An e-reader that seems to have taken a back seat but has been floating around for a while is Fujitsu's FLEPia, which the company claim was the first color e-reader to be developed in the world.
Details were reported by the Nikkei Electronic's Tech-on publication which stated that trials were undertaken earlier this month at Termina Kinshicho Fujiya Restaurant in Tokyo.
The test, which is being conducted as a joint venture between SoftBank Telecom and Mainichi Newspapers, hopes to establish whether the electronic paper module can be accepted as a terminal for reading newspapers, weather reports, train timetables and whether the service can promote sales and boost customer satisfaction. The restaurant will look at selling advertising space on the reader with a view that it will pay for itself. The system uses the "BB Mobile Point" wireless LAN service to deliver the content being displayed.
Like other e-readers on the market that use electronic paper, power is only used when the page is turned - not when the text or image is sitting static, which means the battery can run for 50 hours (when 3,000 pages are displayed every 1 minute on 8 color display).
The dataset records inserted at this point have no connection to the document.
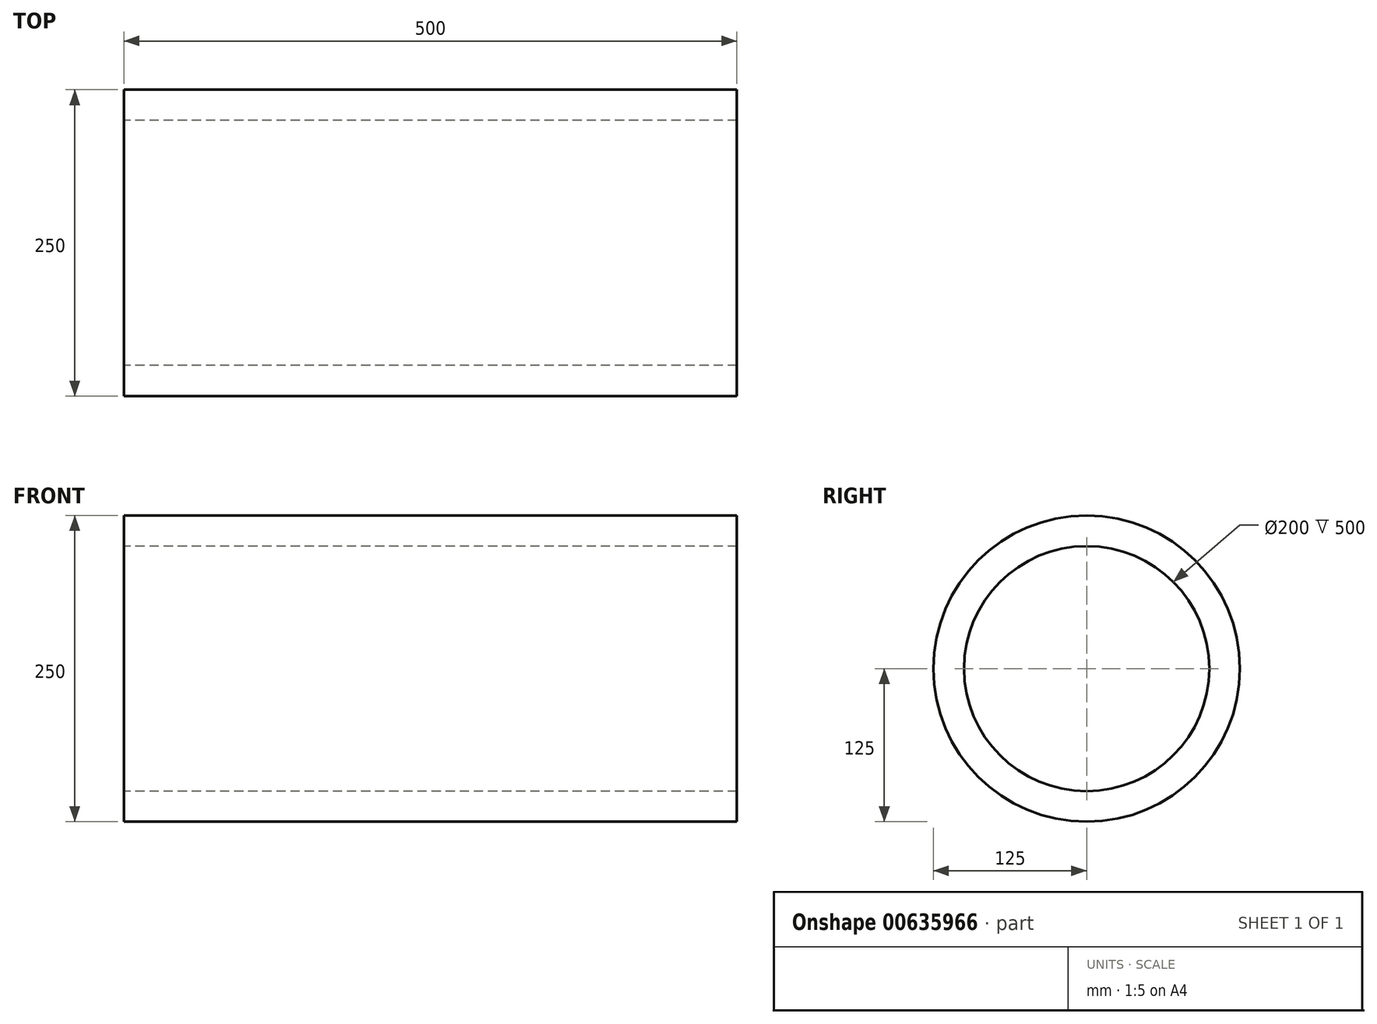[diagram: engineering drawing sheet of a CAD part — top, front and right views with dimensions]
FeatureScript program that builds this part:
annotation { "Feature Type Name" : "Feature", "Feature Type Description" : "" }
export const myFeature = defineFeature(function(context is Context, id is Id, definition is map)
    precondition{}
    {
        {
            var Q0;
            Q0=qCreatedBy(makeId("Right.planeOp"),FACE);
            var sketch = newSketch(context, id + "F0", { "sketchPlane" : qUnion([Q0])});
            skCircle(sketch, "E0", {"center": v(0, 0) * mm, "radius": 125 * mm});
            skCircle(sketch, "E1", {"center": v(0, 0) * mm, "radius": 100 * mm});
            skSolve(sketch);
        }
        {
            var Q0;
            Q0=makeQuery(id+"F0.imprint","IMPRINT",FACE,{"disambiguationData":[TD([[makeQuery(id+"F0.imprint","IMPRINT",EDGE,{"derivedFrom":sQuery(id+"F0.wireOp",EDGE,"E0")}),1.0]])]});
            extrude(context, id + "F1", {"entities" : qUnion([Q0]), "depth" : 500 * mm, "offsetDistance" : 25 * mm});
        }
    });
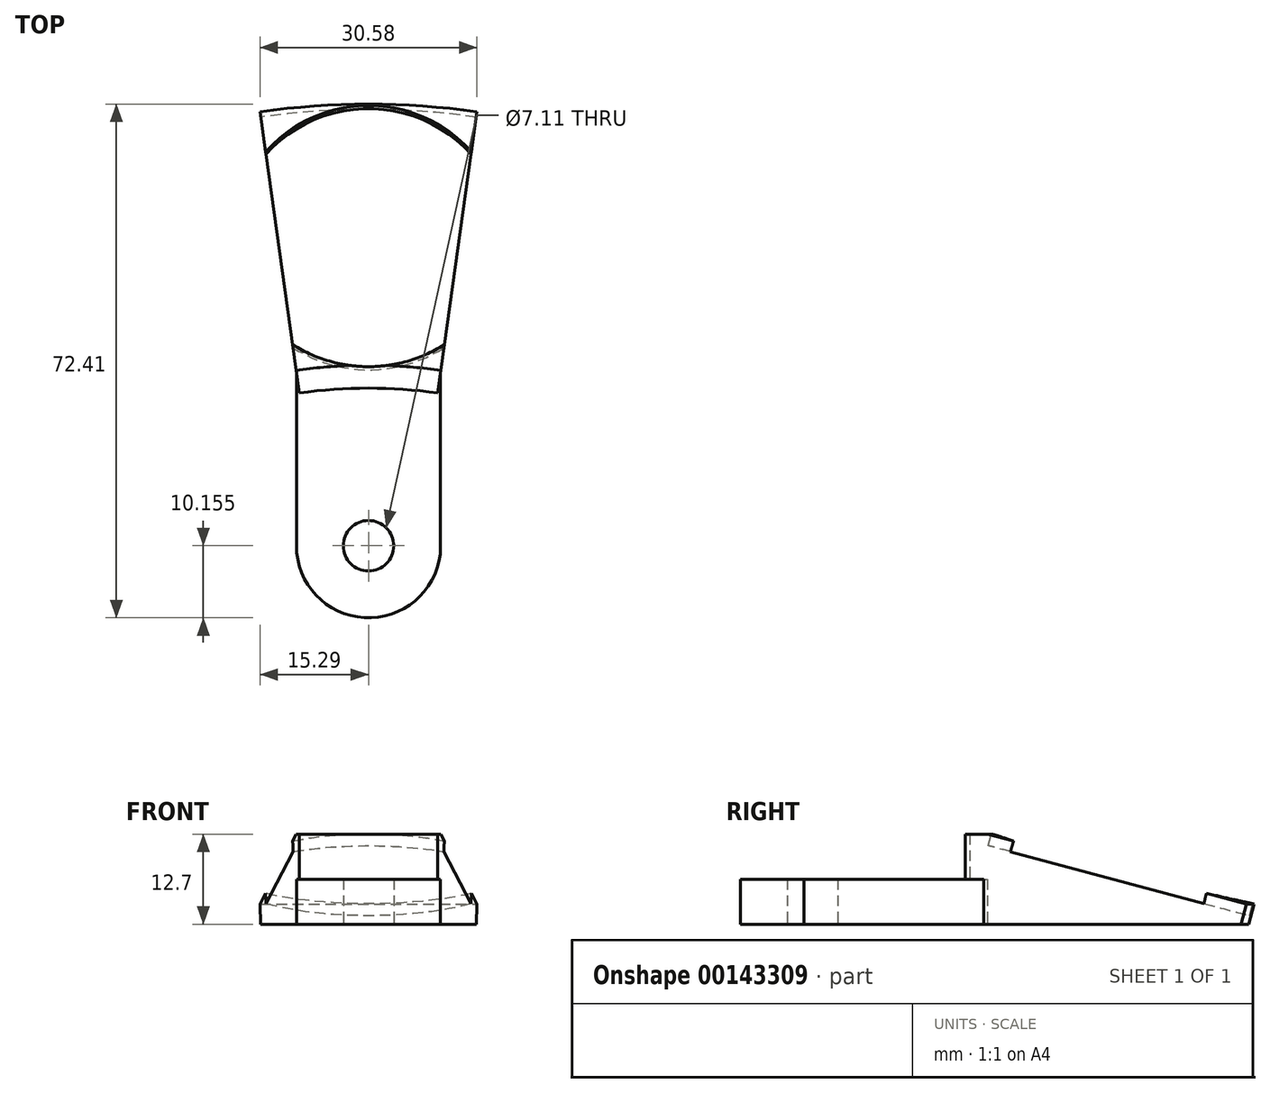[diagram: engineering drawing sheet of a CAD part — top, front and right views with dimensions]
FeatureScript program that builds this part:
annotation { "Feature Type Name" : "Feature", "Feature Type Description" : "" }
export const myFeature = defineFeature(function(context is Context, id is Id, definition is map)
    precondition{}
    {
        {
            var Q0;
            Q0=qCreatedBy(makeId("Top.planeOp"),FACE);
            var sketch = newSketch(context, id + "F0", { "sketchPlane" : qUnion([Q0])});
            skCircle(sketch, "E0", {"center": v(0, 0) * mm, "radius": 69.85 * mm});
            skLineSegment(sketch, "E1", {"start": v(0, 69.85) * mm, "end": v(0, 47.63) * mm});
            skCircle(sketch, "E2", {"center": v(0, 47.63) * mm, "radius": 3.56 * mm});
            skLineSegment(sketch, "E3", {"start": v(-10.16, 69.1) * mm, "end": v(-10.16, 47.63) * mm});
            skLineSegment(sketch, "E4", {"start": v(-10.16, 47.63) * mm, "end": v(-10.16, 69.1) * mm});
            skLineSegment(sketch, "E5", {"start": v(10.1, 69.1) * mm, "end": v(10.1, 46.46) * mm});
            skLineSegment(sketch, "E6", {"start": v(10.1, 46.46) * mm, "end": v(10.1, 69.1) * mm});
            skArc(sketch, "E7", {"start": v(-10.16, 47.63) * mm, "mid": v(-0.59, 37.48) * mm, "end": v(10.1, 46.46) * mm});
            skLineSegment(sketch, "E8", {"start": v(-10.16, 69.1) * mm, "end": v(-10.16, 88.16) * mm});
            skLineSegment(sketch, "E9", {"start": v(-10.16, 88.16) * mm, "end": v(10.1, 88.16) * mm});
            skLineSegment(sketch, "E10", {"start": v(10.1, 88.16) * mm, "end": v(10.1, 69.1) * mm});
            skSolve(sketch);
        }
        {
            var Q0;
            {var subQ1=sQuery(id+"F0.wireOp",EDGE,"E8");Q0=makeQuery(id+"F0.imprint","IMPRINT",FACE,{"disambiguationData":[TD([[makeQuery(id+"F0.imprint","IMPRINT",EDGE,{"derivedFrom":subQ1}),-1.0]])]});}
            var Q1;
            Q1=makeQuery(id+"F0.imprint","IMPRINT",FACE,{"disambiguationData":[TD([[makeQuery(id+"F0.imprint","IMPRINT",EDGE,{"derivedFrom":sQuery(id+"F0.wireOp",EDGE,"E2")}),-1.0]])]});
            extrude(context, id + "F1", {"entities" : qUnion([Q0, Q1]), "depth" : 6.35 * mm, "offsetDistance" : 25.4 * mm});
        }
        {
            var Q0;
            Q0=qCreatedBy(makeId("Right.planeOp"),FACE);
            var sketch = newSketch(context, id + "F2", { "sketchPlane" : qUnion([Q0])});
            skLineSegment(sketch, "E11", {"start": v(0, 0) * mm, "end": v(69.85, 0) * mm});
            skLineSegment(sketch, "E12", {"start": v(69.85, 0) * mm, "end": v(69.85, 6.35) * mm});
            skLineSegment(sketch, "E13", {"start": v(69.85, 6.35) * mm, "end": v(69.85, 12.7) * mm});
            skLineSegment(sketch, "E14", {"start": v(69.85, 12.7) * mm, "end": v(73.08, 12.7) * mm});
            skLineSegment(sketch, "E15", {"start": v(73.08, 12.7) * mm, "end": v(109.88, 2.84) * mm});
            skLineSegment(sketch, "E16", {"start": v(109.88, 2.84) * mm, "end": v(109.12, 0) * mm});
            skLineSegment(sketch, "E17", {"start": v(69.85, 0) * mm, "end": v(109.12, 0) * mm});
            skSolve(sketch);
        }
        {
            var Q0;
            Q0=makeQuery(id+"F2.imprint","IMPRINT",FACE,{"disambiguationData":[TD([[makeQuery(id+"F2.imprint","IMPRINT",EDGE,{"derivedFrom":sQuery(id+"F2.wireOp",EDGE,"E12")}),-1.0]])]});
            var Q1;
            Q1=sQuery(id+"F0.wireOp",EDGE,"E0");
            revolve(context, id + "F3", {"operationType" : NewBodyOperationType.ADD, "surfaceOperationType" : NewSurfaceOperationType.NEW, "entities" : qUnion([Q0]), "axis" : qUnion([Q1]), "revolveType" : RevolveType.TWO_DIRECTIONS, "angle" : 8 * degree, "angleBack" : 352 * degree});
        }
        {
            var Q0;
            Q0=qCreatedBy(makeId("Right.planeOp"),FACE);
            var sketch = newSketch(context, id + "F4", { "sketchPlane" : qUnion([Q0])});
            skLineSegment(sketch, "E18", {"start": v(89.19, 0) * mm, "end": v(90.83, 6.13) * mm});
            skLineSegment(sketch, "E19", {"start": v(90.83, 6.13) * mm, "end": v(89.19, 0) * mm});
            skLineSegment(sketch, "E20", {"start": v(89.19, 0) * mm, "end": v(0, 0) * mm});
            skLineSegment(sketch, "E21", {"start": v(90.83, 6.13) * mm, "end": v(109.23, 1.2) * mm});
            skLineSegment(sketch, "E22", {"start": v(109.23, 1.2) * mm, "end": v(110.05, 4.27) * mm});
            skLineSegment(sketch, "E23", {"start": v(110.05, 4.27) * mm, "end": v(73.25, 14.13) * mm});
            skLineSegment(sketch, "E24", {"start": v(73.25, 14.13) * mm, "end": v(72.43, 11.06) * mm});
            skLineSegment(sketch, "E25", {"start": v(72.43, 11.06) * mm, "end": v(90.83, 6.13) * mm});
            skLineSegment(sketch, "E26", {"start": v(90.83, 6.13) * mm, "end": v(91.65, 9.2) * mm});
            skSolve(sketch);
        }
        {
            var Q0;
            Q0=makeQuery(id+"F4.imprint","IMPRINT",FACE,{"disambiguationData":[TD([[makeQuery(id+"F4.imprint","IMPRINT",EDGE,{"derivedFrom":sQuery(id+"F4.wireOp",EDGE,"E21")}),1.0]])]});
            var Q1;
            Q1=sQuery(id+"F4.wireOp",EDGE,"E26");
            revolve(context, id + "F5", {"operationType" : NewBodyOperationType.REMOVE, "surfaceOperationType" : NewSurfaceOperationType.NEW, "entities" : qUnion([Q0]), "axis" : qUnion([Q1]), "revolveType" : RevolveType.FULL, "oppositeDirection" : true});
        }
    });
The device can sit at a table without any wires while the restaurant is open and be charged during the night when not in use once the battery has drained.
These are not the first trials that Fujitsu Frontech has been involved in with the FLEPia - they actually released a limited number a couple of years ago for field trials by companies who were considering making use of the device in their business.
The price currently reported is a hefty $900 which is substantially higher than Amazon's Kindle 2 which is advertised at $359.
Swedish design studio Propeller in conjunction with Halmstad University (Media IT), SVID, and the Swedish Newspapers' Association developed a concept color e-reader called Newsboy which was part of the European project Diginews. Plastic Logic, who are yet to release their e-reader, are also working towards making color a reality in the future.